Schweiz – Andermatt – exzellentes „Surprise“-Konzert unter der Leitung von Lena-Lisa Wüstendörfer

Andermatts Architektur präsentiert von www.schabel-kultur-blog.de

©Michaela Schabel

Das Programm entpuppte sich als Spagat zwischen klassischer und volkstümlicher Musik, als gekonnte Kombination aus bekannten und weniger bekannten Stücken. Von Mozarts kleiner Nachtmusik, die es bis zum Handy-Klingelton geschafft hat, aber nicht allzu oft auf die Bühne, bis zur Neukreation aus zwei verschiedenen Kompositionen.

Schon bei diesem ersten Stück zeigt sich wie Lena-Lisa Wüstendörfer das 24-köpfige Streichorchester durch ihr markantes, zeitweise fast tänzerisches Dirigat in ihren Bahn zieht. Zuerst übernimmt der erster Geiger ihre Körpersprache, die sich wie eine Welle ausbreitet und eine mitreißend kammermusikalische Bewegungsdynamik verbreitet. 

Fern jeglichen Gassenhauers entwickelt Mozarts „Kleine Nachtmusik“ einen Charme mit erotischen Neckereien und parodistischen Akzenten im ständigen Wechsel von Piani und Forti als Wechselspiel der Gefühle und Perspektiven.

Konzert Annermatt mit Lena Lisa Wüstendorfer präsentiert von www.schabel-kultur-blog.de

©Michaela Schabel

Paul Hubers „Konzert für Hackbrett und Streichorchester“ hört man dagegen selten. Seine hochromantische Musik, die er mit volksliedhafter Hackbrettmusik kombiniert, ist eine überaus sphärisch emotionalisierende Komposition, in die Christoph Pfändler sehr leger mit dem Kopf rhythmisch mitwippend  ein fröhlich kleines melodisches Leitmotiv aus dem alten Volkslied „Schönster Augenstern“ einspielt, das er immer virtuoser variiert, als wären es spontane Jazzimprovisationen, während das Orchester den Klangteppich  auf ganz leise Vibrationen reduziert. Ländler-Rhythmen und asiatische Akzente werden hörbar, kratzende Stopps und dissonante Erhöhungen, die im finalen Solo in einem mitreißenden Klangfeuerwerk eskalieren. 

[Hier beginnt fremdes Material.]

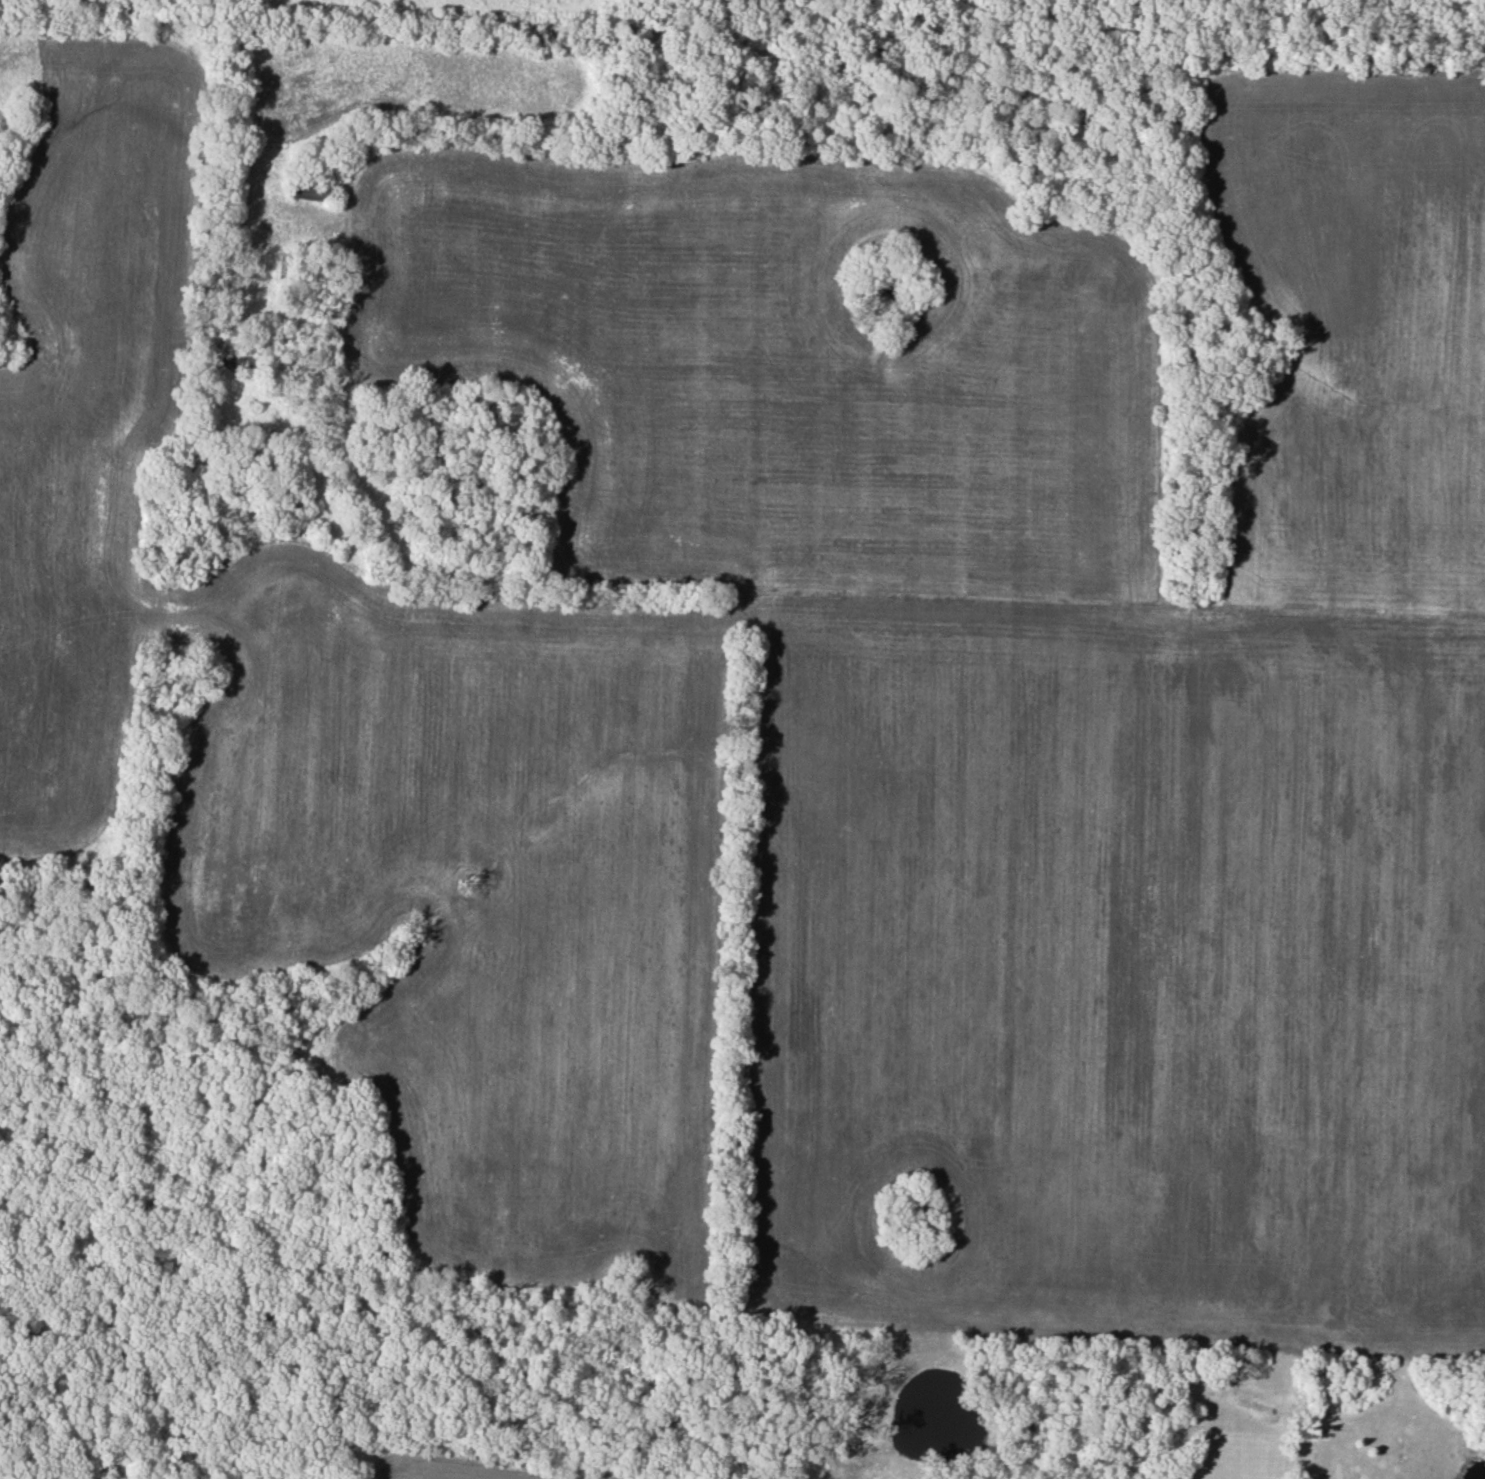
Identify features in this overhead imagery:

Nach der Pause erobert der erste Geiger gleich zu Beginn von Joachim Raffs „Cavatina“ mit einem berührend interpretierten Solo das Publikum. Dieses erste Stück der „Six Morceaux“ ist Raffs populärste Komposition. Sie stand sogar auf der Jungfernfahrt der Titanic in Rahmen der Salonmusik auf dem Programm. So gespielt ist das Stück eine wunderbare Hommage zu Raffs 200. Geburtstag in diesem Jahr. 

Zum Finale erwartete das Publikum eine weitere Überraschung mit Auszügen aus Tschaikowskis „Serenade für Streicher“ im Wechsel mit Paul Juons „5 Stücke für Streichorchester“. Durch die ungewöhnliche Verschränkung  russischer und Schweizer Musik gelingt eine sich gegenseitig steigernde Dynamisierung, ein faszinierender Drive, den Lena-Lisa Wüstendörfer, jetzt breitbeinig mit Taktstock mit ausladenden Körperbewegungen flott vorantreibt und gleichzeitig kraftvoll in Balance hält, wobei die vier Cellisten und zwei Kontrabässe in Fahrt kommen, sehr markant die Tiefen intonieren und die Geigen in unterschiedlichen Tonlagen weitere Klangebenen darüber aufbauen, wobei sich die tonalen Gefühlsmomente und musikalische Dramatik in wogender Dynamik verdichten. 

Gerade mit dieser letzten ungewöhnlichen Komposition eines Russen mit persönlichen Verbindungen in die Schweiz und des in Moskau geborenen Schweizers mit Graubündner Wurzeln beweist das Schweizer Orchester einmal mehr, dass Musik weder Grenzen noch Animositäten kennt, sondern musikalische Perspektiven und menschliche Denkweisen weiten will.

Nicht nur für Klassikfans ist der Andermatter Konzertsaal ein begeisterndes Erlebnis. Das Programm präsentiert ganz unterschiedliche Genres. Man möchte wieder kommen. Das Jahresprogramm für 2022/23 steht schon, u.a. mit Opernarien gesungen von Rolando Villazon und dem Schweizer Chansonier Stephan Geier.